How can I prove the following recurrence relation for Laguerre polynomials eqn $(11)$.
$$xL_n'(x) = n L_n(x) - n L_{n-1}(x)$$
I managed to show that the following which seems to be true. I put all things on one side and this yields zero.
$$(x-n) L_n'(x) = n L_n(x) - nL_{n-1}(x) $$
Mathematica code
Simplify[Table[
n LaguerreL[n, x] + (n - x) D[LaguerreL[n, x], {x, 1}] -
n D[LaguerreL[n - 1, x], {x, 1}], {n, 1, 5}]]
This has been bugging me for a while. Did I do anything wrong or that recurrence relation on math-world site is wrong?
Added:: my equation was $\displaystyle (x-n) L_n'(x) = n L_n(x) - nL_{n-1}'(x) $ Now I need to show $\displaystyle L_n'(x) - L_{n-1}'(x) = -L_{n-1}(x)$ holds, and that it does, can be shown via differentiating generating function w.r.t. $t$.
I will prove $L_n'(x) - L_{n-1}'(x) = -L_{n-1}(x).\quad $ We have the recurrence formula $$ n L_n(x) = (2n-1-x) L_{n-1}(x) - (n-1)L_{n-2}(x) $$ and therefore $$ -xL_{n-1}(x) = n L_n(x) - (2n-1) L_{n-1}(x) + (n-1)L_{n-2}(x) $$ Then we use $$x L_n'(x) = n L_n(x) - n L_{n-1}(x)$$ or rewritten: $$ L_n'(x) = \frac{ n L_n(x) - n L_{n-1}(x)}{x}$$ And the same or for $(n-1)$ $$ L_{n-1}'(x) = \frac{ (n-1) L_{n-1}(x) - (n-1) L_{n-2}(x)}{x}$$ Subtracting the last two gives $$ L_n'(x) - L_{n-1}'(x)= \frac{ n L_n(x) - n L_{n-1}(x) - (n-1)L_{n-1}(x) + (n-1)L_{n-2}(x)}{x}$$
$$ L_n'(x) - L_{n-1}'(x)= \frac{ n L_n(x) - (2n-1) L_{n-1}(x) + (n-1)L_{n-2}(x)}{x}$$ Now substitute the rewritten recurrence formula:
$$ L_n'(x) - L_{n-1}'(x)= \frac{ -x L_{n-1}(x)}{x} = -L_{n-1}(x)$$

● **Directions**
1. In the Laguerre polynomial thread, by what method does the poster say the identity $L_n'(x) - L_{n-1}'(x) = -L_{n-1}(x)$ can be shown?
2. Copy the lines of the records, starting at the line that contains "UI: Muse ui" and ending at the line that contains "My code is licensed", both included. Leave the pictures out of your copy.

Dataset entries
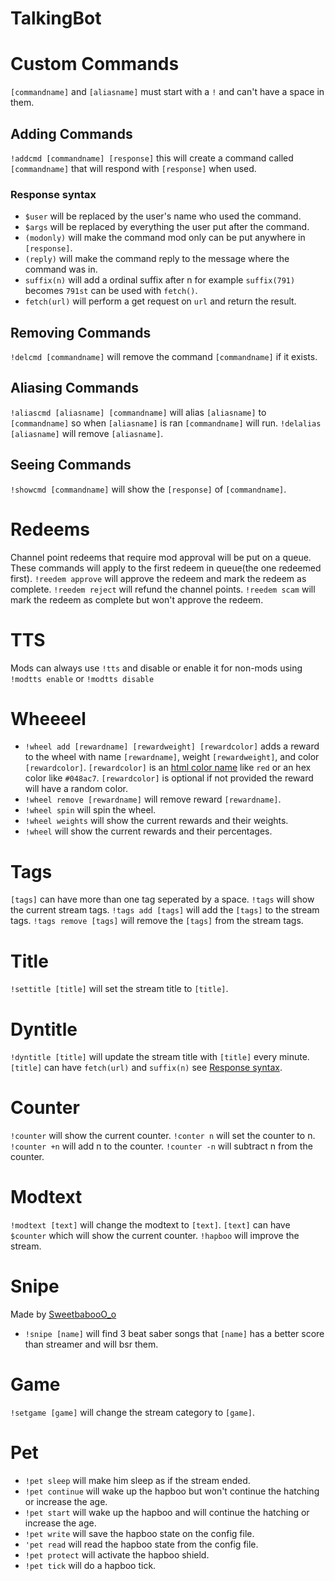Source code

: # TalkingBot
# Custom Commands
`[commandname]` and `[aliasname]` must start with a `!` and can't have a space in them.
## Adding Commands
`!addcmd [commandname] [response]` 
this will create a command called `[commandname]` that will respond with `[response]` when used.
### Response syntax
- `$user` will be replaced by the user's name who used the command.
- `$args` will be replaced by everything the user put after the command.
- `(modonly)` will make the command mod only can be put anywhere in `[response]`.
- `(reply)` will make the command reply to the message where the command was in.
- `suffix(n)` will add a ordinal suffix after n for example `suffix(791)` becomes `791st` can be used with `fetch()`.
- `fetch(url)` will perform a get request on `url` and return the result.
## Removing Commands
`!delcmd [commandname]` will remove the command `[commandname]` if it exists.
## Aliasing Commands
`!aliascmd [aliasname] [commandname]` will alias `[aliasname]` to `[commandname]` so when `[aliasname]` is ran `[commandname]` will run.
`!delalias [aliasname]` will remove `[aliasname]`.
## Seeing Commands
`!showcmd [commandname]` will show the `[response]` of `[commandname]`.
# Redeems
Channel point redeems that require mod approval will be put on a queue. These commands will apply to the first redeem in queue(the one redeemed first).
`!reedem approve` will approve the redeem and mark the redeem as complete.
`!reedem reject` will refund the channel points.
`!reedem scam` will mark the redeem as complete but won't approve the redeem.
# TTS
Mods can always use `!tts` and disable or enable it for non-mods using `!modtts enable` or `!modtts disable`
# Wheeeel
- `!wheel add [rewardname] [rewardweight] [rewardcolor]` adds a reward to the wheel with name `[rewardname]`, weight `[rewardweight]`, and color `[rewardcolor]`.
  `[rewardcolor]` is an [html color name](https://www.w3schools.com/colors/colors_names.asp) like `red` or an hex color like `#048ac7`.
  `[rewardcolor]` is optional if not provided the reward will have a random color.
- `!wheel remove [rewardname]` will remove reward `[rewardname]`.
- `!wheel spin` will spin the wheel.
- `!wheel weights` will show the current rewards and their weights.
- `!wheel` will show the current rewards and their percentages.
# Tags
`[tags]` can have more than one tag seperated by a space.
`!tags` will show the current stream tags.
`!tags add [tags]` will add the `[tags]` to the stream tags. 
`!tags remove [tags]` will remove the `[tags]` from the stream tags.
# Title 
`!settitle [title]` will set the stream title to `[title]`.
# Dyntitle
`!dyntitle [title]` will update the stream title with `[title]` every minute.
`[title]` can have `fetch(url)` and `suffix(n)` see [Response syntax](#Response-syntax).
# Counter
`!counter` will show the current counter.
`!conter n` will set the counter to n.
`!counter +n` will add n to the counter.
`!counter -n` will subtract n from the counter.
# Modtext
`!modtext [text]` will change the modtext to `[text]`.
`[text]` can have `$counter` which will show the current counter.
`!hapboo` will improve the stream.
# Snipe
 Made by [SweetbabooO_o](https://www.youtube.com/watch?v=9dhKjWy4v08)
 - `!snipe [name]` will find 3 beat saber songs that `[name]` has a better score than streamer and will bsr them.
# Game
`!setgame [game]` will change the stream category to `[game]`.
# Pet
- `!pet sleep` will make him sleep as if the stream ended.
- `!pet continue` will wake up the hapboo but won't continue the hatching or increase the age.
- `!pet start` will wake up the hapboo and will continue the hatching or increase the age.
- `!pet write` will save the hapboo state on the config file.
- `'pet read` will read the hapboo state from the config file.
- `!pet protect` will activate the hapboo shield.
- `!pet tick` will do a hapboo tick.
...
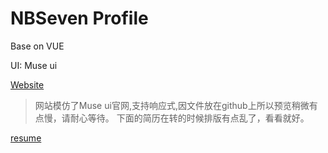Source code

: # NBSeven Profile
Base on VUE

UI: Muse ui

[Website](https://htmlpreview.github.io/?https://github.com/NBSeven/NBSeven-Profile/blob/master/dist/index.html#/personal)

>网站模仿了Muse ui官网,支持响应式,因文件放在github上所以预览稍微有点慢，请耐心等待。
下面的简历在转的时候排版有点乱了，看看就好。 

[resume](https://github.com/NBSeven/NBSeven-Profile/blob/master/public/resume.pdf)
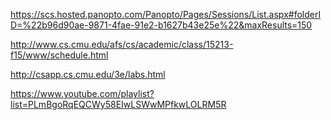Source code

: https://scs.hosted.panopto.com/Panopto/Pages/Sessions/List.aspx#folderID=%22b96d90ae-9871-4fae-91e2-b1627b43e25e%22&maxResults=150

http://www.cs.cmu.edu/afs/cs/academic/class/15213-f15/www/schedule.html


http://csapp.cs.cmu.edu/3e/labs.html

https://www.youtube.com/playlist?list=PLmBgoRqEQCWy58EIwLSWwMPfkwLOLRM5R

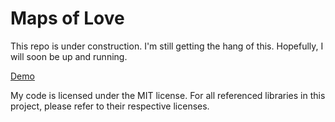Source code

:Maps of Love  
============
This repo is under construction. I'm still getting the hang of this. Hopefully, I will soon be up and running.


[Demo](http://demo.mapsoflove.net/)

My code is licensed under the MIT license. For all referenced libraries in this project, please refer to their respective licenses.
==
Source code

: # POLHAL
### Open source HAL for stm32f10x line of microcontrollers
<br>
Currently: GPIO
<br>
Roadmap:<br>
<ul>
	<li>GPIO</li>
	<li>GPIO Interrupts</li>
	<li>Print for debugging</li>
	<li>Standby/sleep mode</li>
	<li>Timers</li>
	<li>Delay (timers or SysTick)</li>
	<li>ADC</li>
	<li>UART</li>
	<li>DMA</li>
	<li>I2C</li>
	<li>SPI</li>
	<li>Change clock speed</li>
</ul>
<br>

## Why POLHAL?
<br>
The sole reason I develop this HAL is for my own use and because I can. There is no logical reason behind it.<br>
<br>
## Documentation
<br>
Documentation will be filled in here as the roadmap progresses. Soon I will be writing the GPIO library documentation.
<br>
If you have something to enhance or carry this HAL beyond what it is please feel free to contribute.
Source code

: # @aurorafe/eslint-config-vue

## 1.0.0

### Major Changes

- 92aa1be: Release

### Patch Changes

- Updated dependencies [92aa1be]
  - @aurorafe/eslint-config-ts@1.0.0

● **Answers provided**
1. By differentiating the generating function with respect to $t$.

2.
UI: Muse ui

[Website](https://htmlpreview.github.io/?https://github.com/NBSeven/NBSeven-Profile/blob/master/dist/index.html#/personal)

>网站模仿了Muse ui官网,支持响应式,因文件放在github上所以预览稍微有点慢，请耐心等待。
下面的简历在转的时候排版有点乱了，看看就好。 

[resume](https://github.com/NBSeven/NBSeven-Profile/blob/master/public/resume.pdf)
Source code

: https://scs.hosted.panopto.com/Panopto/Pages/Sessions/List.aspx#folderID=%22b96d90ae-9871-4fae-91e2-b1627b43e25e%22&maxResults=150

http://www.cs.cmu.edu/afs/cs/academic/class/15213-f15/www/schedule.html


http://csapp.cs.cmu.edu/3e/labs.html

https://www.youtube.com/playlist?list=PLmBgoRqEQCWy58EIwLSWwMPfkwLOLRM5R

Source code

:Maps of Love  
============
This repo is under construction. I'm still getting the hang of this. Hopefully, I will soon be up and running.


[Demo](http://demo.mapsoflove.net/)

My code is licensed under the MIT license. For all referenced libraries in this project, please refer to their respective licenses.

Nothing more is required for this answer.